*Short exercise:*
Rewrite the listing from its start through the line containing "genus: Racomitrium", changing "phylum" to "division" and leaving everything else unchanged.

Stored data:
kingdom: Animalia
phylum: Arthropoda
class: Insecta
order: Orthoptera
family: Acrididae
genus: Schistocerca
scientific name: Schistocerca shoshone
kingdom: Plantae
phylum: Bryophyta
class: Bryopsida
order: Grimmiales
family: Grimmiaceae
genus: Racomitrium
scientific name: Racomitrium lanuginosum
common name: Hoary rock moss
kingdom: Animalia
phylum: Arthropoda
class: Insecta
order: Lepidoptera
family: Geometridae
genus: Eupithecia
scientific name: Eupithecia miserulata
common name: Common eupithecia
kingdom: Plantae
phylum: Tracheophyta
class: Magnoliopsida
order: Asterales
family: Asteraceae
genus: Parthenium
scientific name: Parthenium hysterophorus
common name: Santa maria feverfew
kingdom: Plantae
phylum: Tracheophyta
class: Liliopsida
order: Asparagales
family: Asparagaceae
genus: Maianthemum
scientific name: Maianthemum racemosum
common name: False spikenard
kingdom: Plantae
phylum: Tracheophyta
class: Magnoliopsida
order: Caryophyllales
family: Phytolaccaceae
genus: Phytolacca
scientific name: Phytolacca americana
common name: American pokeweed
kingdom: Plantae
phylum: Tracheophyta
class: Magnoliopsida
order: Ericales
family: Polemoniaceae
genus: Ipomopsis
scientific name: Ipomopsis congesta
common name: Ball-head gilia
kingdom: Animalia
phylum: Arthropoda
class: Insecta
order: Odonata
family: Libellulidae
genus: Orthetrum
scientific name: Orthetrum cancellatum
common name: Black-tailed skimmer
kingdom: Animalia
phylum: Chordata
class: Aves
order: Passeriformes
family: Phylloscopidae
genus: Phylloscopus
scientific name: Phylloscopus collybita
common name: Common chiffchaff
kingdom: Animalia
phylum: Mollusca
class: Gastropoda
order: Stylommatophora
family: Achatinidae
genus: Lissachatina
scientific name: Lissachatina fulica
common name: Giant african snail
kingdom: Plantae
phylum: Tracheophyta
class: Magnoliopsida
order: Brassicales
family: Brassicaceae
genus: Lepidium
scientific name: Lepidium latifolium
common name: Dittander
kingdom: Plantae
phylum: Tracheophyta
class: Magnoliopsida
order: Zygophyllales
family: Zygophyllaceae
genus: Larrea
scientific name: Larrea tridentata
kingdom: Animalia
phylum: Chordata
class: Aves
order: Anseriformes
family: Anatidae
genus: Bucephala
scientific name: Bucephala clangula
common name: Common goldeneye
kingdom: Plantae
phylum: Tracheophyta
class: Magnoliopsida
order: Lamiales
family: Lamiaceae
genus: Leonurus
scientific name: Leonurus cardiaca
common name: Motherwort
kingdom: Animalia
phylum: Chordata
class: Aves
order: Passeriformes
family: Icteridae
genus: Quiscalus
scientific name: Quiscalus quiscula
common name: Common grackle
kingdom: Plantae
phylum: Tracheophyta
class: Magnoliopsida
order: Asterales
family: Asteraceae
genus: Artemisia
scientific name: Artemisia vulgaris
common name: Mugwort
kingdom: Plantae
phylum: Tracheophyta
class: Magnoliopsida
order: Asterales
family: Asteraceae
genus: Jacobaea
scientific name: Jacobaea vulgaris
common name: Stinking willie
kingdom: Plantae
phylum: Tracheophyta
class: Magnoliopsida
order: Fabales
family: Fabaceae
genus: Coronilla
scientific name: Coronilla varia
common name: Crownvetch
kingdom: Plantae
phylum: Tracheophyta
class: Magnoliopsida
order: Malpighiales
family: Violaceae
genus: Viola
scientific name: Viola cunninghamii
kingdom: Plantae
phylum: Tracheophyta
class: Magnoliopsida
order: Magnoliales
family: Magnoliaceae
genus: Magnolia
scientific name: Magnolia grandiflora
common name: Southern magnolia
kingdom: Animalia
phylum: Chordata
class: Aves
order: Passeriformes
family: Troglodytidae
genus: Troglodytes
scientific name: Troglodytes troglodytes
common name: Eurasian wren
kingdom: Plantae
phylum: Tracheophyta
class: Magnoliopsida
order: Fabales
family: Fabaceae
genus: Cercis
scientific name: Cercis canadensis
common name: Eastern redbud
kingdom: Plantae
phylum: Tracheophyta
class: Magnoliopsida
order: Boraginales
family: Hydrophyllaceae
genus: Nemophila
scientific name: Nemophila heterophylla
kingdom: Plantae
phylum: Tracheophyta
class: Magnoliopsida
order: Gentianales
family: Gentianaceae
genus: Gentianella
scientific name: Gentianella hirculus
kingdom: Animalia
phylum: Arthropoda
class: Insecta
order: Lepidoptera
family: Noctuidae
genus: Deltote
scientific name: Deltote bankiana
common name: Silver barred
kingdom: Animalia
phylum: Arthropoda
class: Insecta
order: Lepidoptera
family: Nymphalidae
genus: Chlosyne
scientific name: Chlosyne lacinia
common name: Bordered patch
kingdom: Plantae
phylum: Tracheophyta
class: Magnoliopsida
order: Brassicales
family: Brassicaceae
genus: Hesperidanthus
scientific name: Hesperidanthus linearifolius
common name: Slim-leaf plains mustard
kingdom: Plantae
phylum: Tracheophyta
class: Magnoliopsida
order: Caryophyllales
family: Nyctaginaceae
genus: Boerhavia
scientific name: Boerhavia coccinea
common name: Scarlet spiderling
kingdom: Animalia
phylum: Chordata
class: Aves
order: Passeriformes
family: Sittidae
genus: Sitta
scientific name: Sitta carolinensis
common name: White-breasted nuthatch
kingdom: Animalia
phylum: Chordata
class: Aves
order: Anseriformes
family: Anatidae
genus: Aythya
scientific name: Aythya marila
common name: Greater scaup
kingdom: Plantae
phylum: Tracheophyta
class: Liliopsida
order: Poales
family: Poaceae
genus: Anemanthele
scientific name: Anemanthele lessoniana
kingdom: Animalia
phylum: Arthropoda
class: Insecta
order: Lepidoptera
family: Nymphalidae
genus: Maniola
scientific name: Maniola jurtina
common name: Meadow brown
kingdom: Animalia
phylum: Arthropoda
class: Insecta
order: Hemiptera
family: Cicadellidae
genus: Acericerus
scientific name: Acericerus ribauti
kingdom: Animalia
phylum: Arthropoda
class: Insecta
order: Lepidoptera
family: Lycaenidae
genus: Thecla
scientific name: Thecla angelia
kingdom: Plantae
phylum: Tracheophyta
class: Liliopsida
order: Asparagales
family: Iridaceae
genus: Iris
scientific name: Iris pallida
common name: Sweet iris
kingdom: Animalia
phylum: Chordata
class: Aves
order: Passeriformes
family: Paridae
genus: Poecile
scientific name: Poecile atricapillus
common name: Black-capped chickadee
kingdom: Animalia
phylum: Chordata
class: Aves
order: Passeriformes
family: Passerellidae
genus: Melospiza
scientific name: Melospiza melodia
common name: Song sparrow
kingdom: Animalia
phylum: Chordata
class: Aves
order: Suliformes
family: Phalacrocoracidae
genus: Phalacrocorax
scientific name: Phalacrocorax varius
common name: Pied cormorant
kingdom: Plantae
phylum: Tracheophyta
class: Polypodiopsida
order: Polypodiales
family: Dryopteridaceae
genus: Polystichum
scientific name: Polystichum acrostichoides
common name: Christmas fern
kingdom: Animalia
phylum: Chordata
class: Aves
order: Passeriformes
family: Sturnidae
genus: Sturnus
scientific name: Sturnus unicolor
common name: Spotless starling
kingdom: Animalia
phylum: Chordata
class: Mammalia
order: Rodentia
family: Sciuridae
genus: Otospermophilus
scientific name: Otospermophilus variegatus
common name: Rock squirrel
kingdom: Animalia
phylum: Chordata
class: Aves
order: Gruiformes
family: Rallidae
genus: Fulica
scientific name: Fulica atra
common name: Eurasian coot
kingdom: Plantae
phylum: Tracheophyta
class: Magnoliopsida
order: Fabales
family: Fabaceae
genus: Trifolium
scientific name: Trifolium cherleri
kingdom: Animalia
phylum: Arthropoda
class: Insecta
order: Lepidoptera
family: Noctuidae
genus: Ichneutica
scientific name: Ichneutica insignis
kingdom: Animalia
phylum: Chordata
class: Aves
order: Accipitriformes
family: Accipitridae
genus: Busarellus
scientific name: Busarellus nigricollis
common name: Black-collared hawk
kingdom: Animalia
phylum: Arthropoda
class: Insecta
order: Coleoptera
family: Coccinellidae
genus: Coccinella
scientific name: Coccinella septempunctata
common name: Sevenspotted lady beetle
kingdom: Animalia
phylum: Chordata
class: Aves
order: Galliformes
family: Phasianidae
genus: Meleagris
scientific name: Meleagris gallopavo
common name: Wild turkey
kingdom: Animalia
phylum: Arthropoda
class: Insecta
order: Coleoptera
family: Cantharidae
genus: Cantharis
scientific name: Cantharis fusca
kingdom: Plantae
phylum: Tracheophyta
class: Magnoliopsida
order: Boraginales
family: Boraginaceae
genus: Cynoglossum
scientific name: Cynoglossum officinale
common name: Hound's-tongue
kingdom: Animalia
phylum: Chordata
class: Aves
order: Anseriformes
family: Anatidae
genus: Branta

*Exercise output:*
kingdom: Animalia
division: Arthropoda
class: Insecta
order: Orthoptera
family: Acrididae
genus: Schistocerca
scientific name: Schistocerca shoshone
kingdom: Plantae
division: Bryophyta
class: Bryopsida
order: Grimmiales
family: Grimmiaceae
genus: Racomitrium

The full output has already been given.